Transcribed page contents
──────────────────────────────

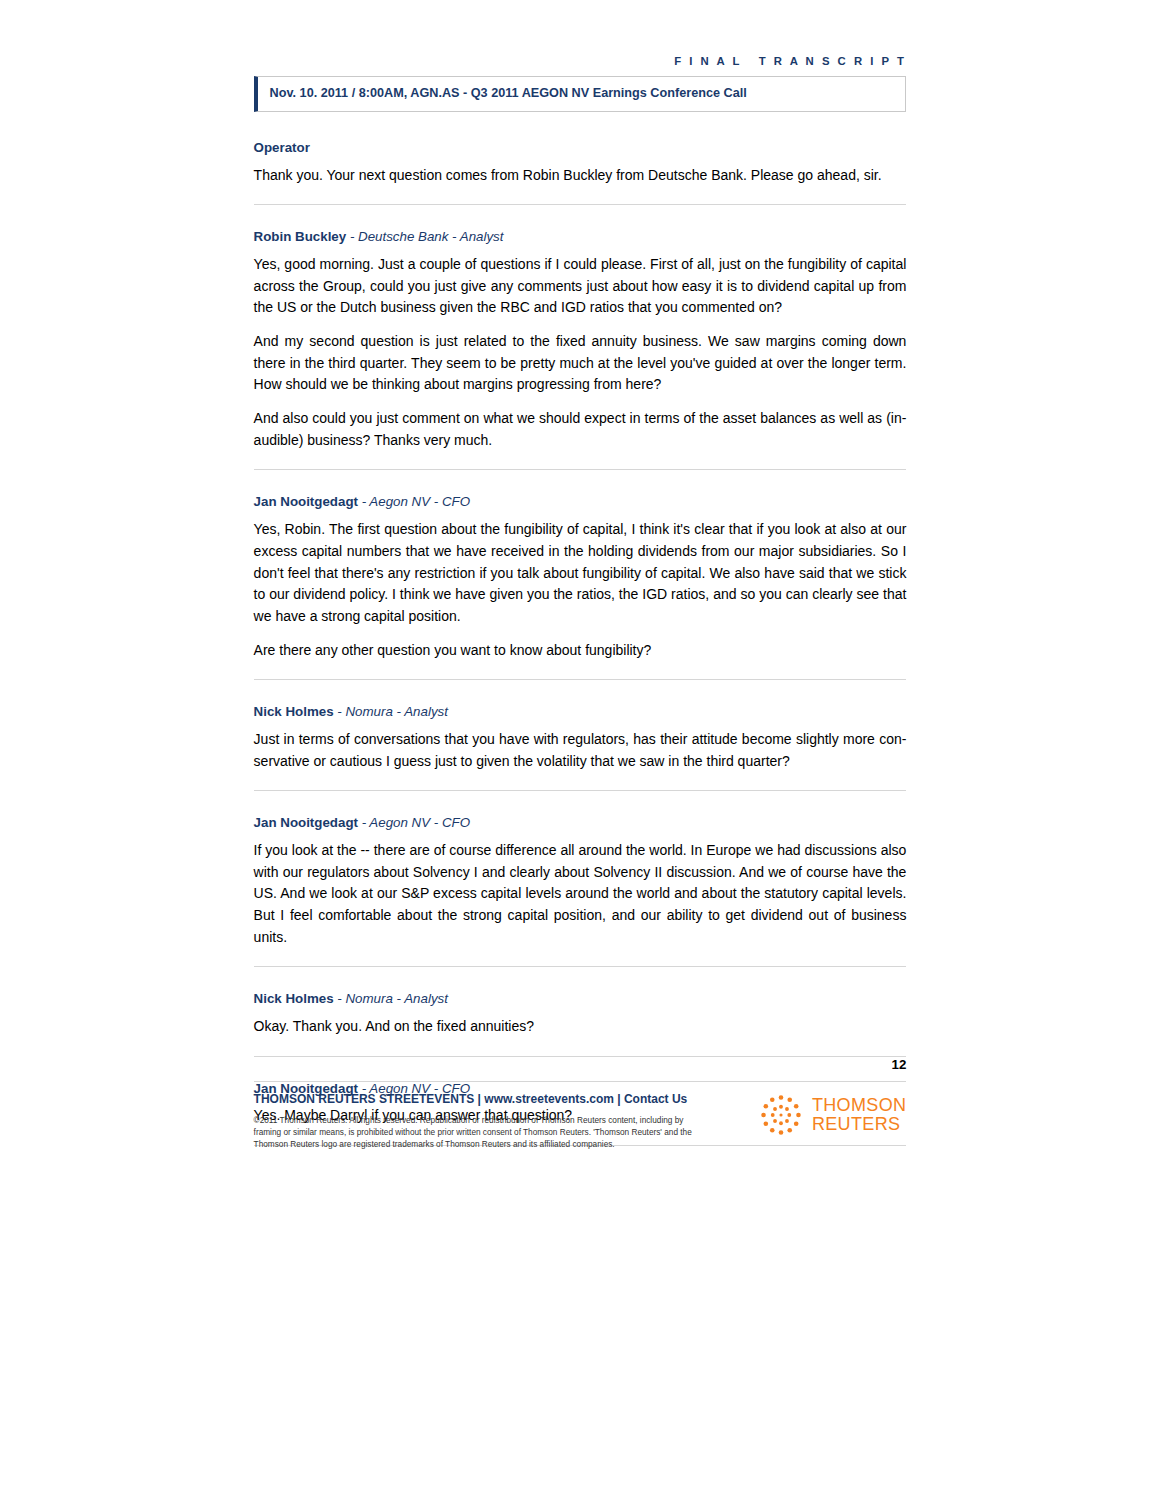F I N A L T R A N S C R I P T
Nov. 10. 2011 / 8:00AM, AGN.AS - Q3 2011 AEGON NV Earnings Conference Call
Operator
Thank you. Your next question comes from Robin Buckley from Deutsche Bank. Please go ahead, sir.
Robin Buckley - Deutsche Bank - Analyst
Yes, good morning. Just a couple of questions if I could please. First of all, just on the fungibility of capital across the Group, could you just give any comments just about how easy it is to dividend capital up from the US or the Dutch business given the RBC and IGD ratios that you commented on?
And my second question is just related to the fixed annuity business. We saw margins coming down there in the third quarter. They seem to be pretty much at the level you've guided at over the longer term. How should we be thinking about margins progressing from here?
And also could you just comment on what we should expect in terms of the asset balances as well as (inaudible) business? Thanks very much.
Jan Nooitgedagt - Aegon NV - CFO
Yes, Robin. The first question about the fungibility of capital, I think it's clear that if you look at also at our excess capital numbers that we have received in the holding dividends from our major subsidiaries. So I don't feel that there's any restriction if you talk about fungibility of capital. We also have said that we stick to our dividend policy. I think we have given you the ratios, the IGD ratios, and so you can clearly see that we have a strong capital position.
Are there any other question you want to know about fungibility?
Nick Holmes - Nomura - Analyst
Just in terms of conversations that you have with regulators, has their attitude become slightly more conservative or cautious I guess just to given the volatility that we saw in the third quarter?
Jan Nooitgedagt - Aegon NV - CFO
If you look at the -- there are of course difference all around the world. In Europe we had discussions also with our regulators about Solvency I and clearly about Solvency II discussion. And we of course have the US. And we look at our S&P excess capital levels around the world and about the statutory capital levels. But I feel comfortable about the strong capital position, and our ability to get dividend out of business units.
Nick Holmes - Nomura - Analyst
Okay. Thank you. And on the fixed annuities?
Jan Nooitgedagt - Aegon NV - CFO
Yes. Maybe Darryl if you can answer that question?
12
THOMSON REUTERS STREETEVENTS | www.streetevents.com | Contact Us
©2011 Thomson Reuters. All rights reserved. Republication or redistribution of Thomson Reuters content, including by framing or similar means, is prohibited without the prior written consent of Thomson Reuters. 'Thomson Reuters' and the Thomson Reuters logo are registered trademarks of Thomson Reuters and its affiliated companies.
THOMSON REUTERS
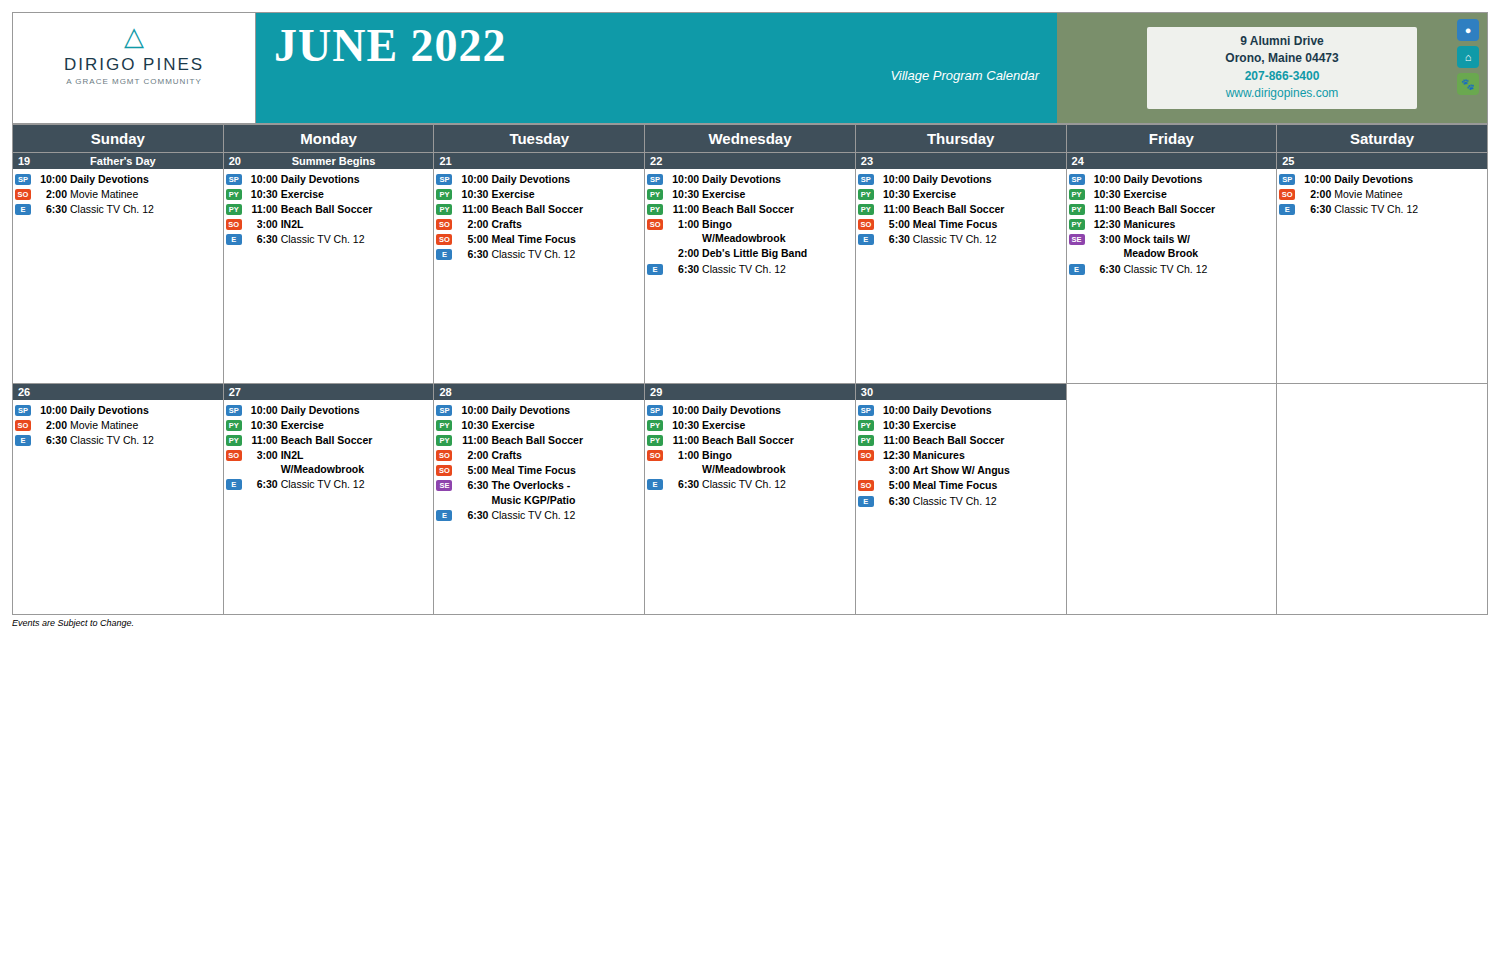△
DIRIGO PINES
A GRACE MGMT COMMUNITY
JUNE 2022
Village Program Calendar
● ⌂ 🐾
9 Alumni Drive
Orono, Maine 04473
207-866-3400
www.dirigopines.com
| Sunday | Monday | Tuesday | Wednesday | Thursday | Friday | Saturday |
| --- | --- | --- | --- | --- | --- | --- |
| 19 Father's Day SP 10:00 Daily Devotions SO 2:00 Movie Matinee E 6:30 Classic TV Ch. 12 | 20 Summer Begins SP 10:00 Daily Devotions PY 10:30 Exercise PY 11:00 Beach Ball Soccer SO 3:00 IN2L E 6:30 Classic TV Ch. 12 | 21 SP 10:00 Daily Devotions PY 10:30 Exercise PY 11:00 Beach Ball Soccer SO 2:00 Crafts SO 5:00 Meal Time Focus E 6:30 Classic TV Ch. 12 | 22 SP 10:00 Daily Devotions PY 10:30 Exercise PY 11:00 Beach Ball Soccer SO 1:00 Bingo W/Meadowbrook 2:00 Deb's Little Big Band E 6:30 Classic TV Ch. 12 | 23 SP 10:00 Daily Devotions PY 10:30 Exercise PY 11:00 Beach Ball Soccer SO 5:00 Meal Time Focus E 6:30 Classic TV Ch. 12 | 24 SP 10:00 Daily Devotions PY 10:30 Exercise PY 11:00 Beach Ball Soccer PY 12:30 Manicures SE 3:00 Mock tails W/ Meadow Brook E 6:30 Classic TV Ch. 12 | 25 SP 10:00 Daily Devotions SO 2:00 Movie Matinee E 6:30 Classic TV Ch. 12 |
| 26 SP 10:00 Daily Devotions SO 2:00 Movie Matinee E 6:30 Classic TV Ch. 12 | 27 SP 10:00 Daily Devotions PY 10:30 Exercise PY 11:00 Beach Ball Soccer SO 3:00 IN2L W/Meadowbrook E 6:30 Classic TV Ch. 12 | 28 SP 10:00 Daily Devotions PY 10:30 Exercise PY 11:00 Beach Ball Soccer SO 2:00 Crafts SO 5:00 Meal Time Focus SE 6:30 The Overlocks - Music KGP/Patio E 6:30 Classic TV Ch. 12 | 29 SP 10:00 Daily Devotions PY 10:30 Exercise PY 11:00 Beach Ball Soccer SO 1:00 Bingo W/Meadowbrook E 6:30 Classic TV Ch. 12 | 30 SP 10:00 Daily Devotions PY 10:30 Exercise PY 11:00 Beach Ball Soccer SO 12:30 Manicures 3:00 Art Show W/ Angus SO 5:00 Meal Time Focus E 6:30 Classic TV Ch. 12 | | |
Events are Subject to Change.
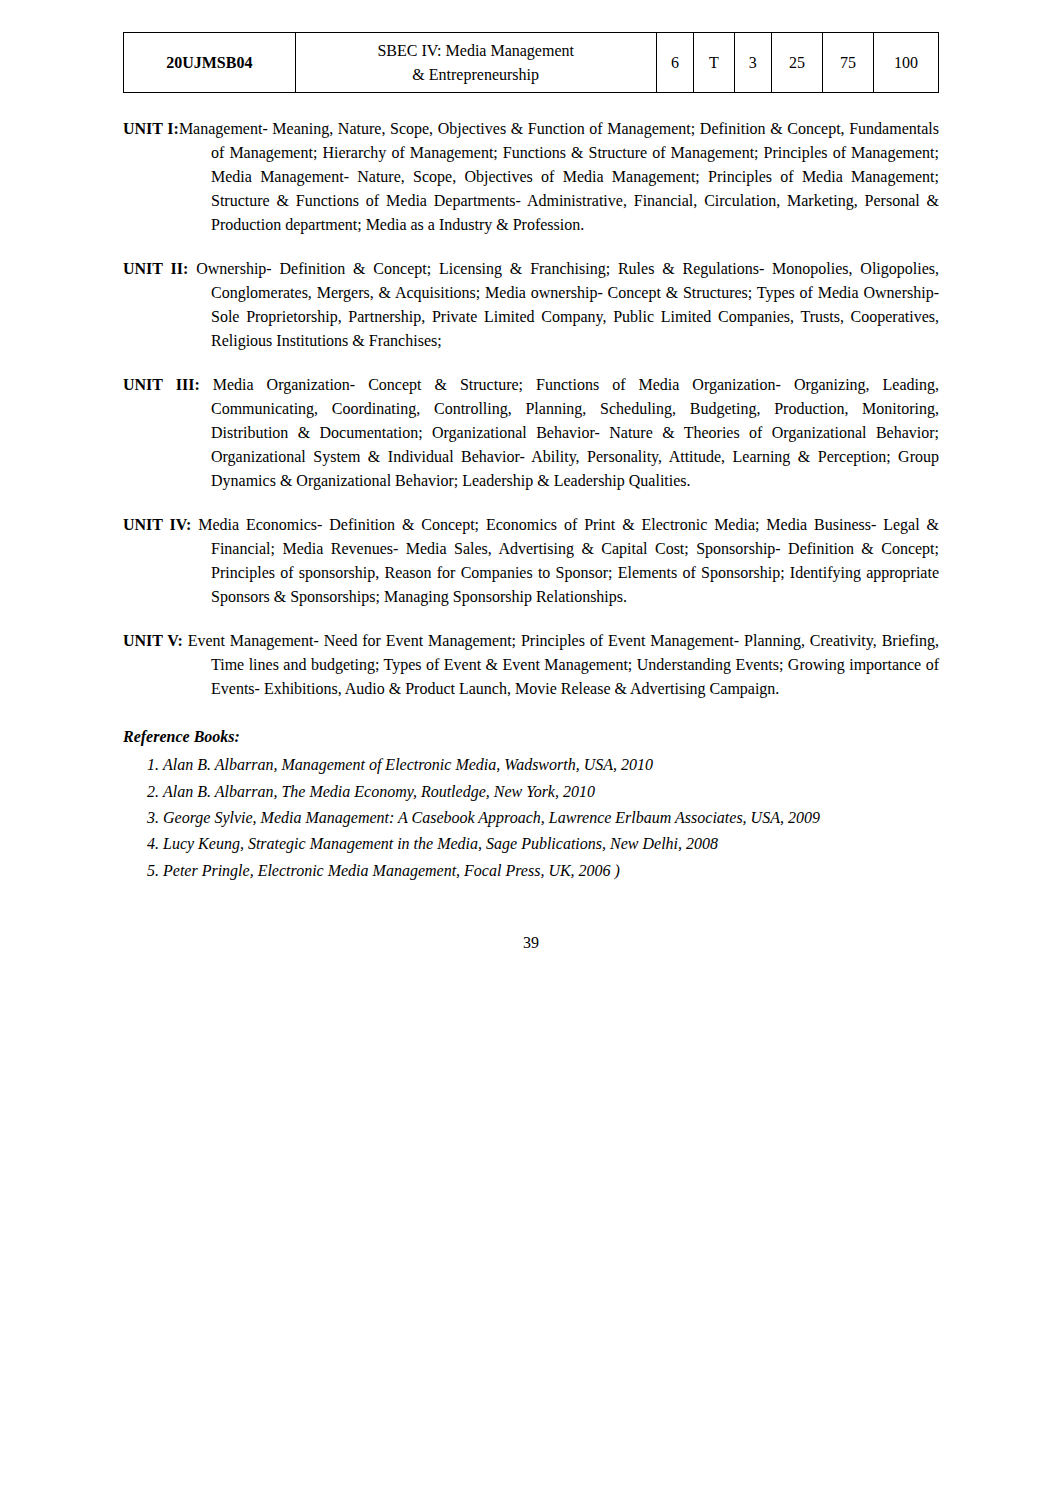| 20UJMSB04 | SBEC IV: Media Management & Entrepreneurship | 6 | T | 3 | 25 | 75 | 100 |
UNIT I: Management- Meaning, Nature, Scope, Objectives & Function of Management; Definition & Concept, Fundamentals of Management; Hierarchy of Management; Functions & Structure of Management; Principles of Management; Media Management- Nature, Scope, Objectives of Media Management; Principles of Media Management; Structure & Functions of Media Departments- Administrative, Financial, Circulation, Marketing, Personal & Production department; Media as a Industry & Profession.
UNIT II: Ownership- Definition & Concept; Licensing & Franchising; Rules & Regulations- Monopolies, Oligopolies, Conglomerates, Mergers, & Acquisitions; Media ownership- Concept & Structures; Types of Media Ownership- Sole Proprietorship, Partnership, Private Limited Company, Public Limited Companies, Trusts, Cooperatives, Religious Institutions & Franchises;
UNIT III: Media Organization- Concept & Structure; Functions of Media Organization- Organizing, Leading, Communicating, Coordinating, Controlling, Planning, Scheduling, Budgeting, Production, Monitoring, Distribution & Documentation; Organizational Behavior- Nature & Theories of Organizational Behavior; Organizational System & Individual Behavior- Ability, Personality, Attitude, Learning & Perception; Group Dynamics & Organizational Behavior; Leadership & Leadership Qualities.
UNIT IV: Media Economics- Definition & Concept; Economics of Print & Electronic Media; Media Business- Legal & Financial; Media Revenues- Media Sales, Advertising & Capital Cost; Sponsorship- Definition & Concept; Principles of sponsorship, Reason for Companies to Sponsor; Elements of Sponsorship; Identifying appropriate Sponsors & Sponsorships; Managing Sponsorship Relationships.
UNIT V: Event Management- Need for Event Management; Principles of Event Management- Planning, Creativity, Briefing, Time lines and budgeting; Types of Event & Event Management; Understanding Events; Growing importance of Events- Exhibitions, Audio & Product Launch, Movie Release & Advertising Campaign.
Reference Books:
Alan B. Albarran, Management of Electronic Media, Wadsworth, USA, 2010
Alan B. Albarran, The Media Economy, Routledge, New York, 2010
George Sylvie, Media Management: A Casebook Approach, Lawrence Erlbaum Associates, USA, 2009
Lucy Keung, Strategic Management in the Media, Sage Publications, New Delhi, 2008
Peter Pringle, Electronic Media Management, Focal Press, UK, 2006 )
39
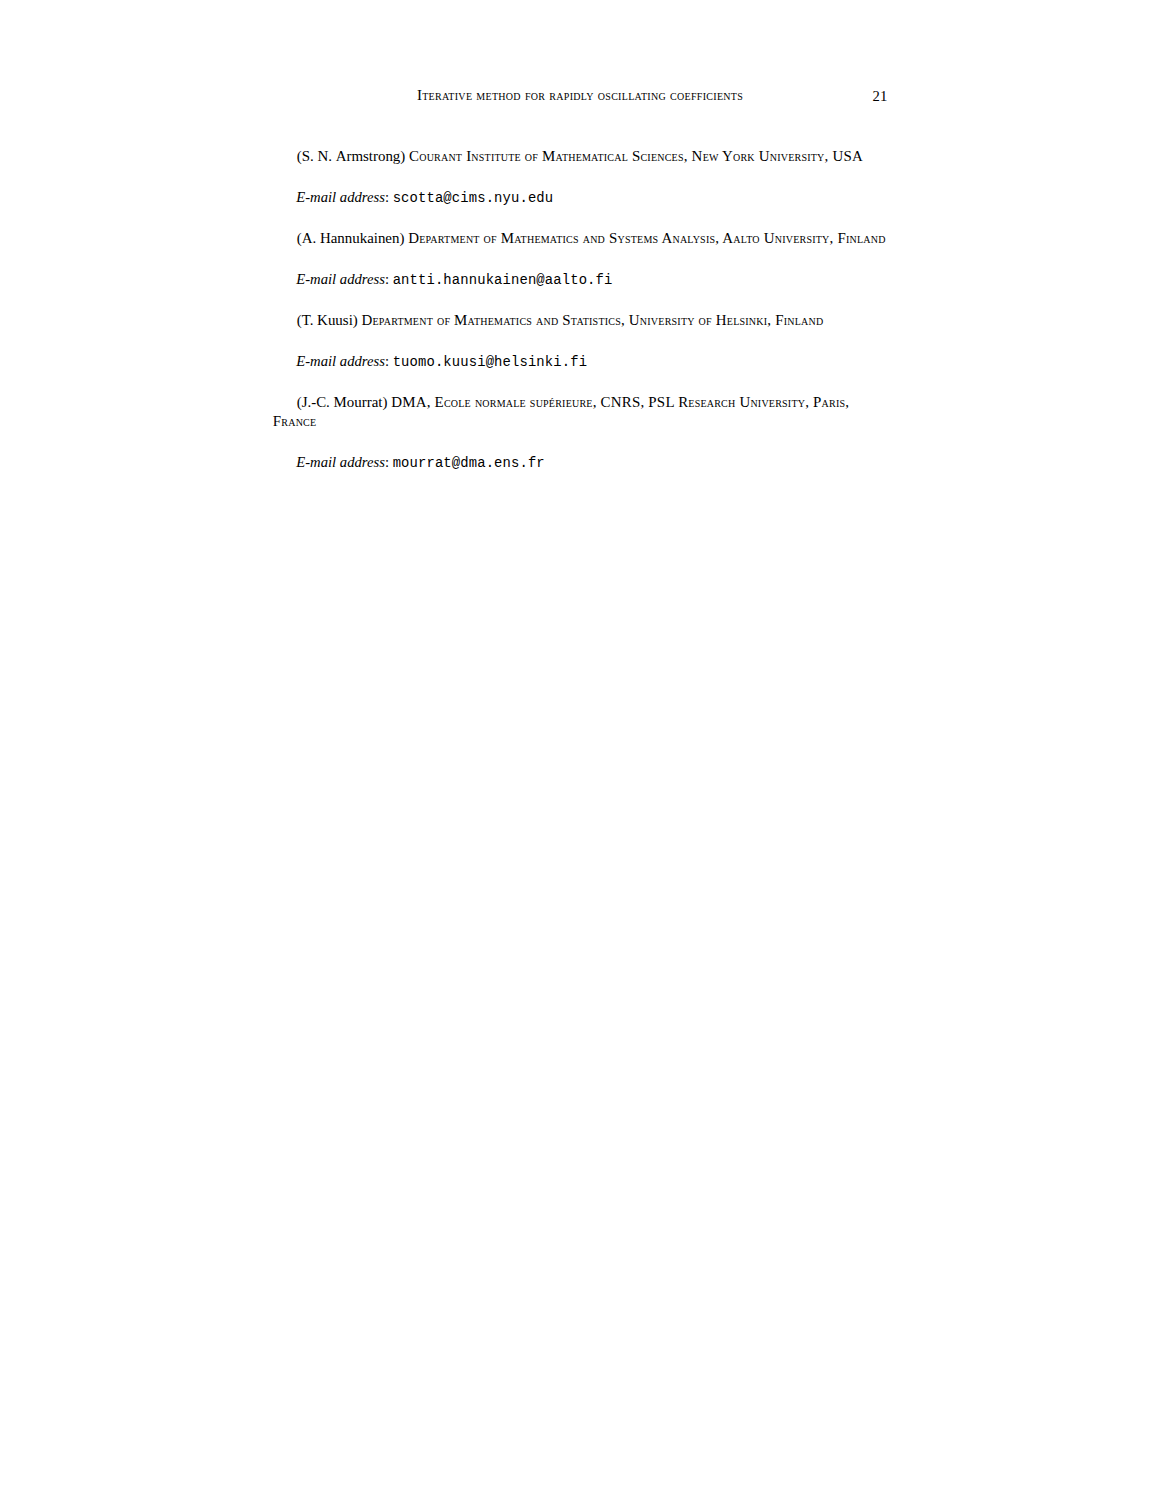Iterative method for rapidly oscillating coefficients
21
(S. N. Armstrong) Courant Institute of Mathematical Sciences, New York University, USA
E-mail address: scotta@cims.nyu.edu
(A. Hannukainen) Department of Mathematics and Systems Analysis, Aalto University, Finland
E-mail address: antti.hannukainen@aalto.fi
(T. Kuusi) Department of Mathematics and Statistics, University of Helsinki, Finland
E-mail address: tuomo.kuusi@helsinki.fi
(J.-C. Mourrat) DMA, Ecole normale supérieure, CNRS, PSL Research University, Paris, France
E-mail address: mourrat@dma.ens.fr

──────────────────────────────

Your answer must be the exact lines from the start of the data through the line with "And my second", inclusive, and nothing else; pictures do not belong in it.

▶ **Response to this task**:
F I N A L T R A N S C R I P T
Nov. 10. 2011 / 8:00AM, AGN.AS - Q3 2011 AEGON NV Earnings Conference Call
Operator
Thank you. Your next question comes from Robin Buckley from Deutsche Bank. Please go ahead, sir.
Robin Buckley - Deutsche Bank - Analyst
Yes, good morning. Just a couple of questions if I could please. First of all, just on the fungibility of capital across the Group, could you just give any comments just about how easy it is to dividend capital up from the US or the Dutch business given the RBC and IGD ratios that you commented on?
And my second question is just related to the fixed annuity business. We saw margins coming down there in the third quarter. They seem to be pretty much at the level you've guided at over the longer term. How should we be thinking about margins progressing from here?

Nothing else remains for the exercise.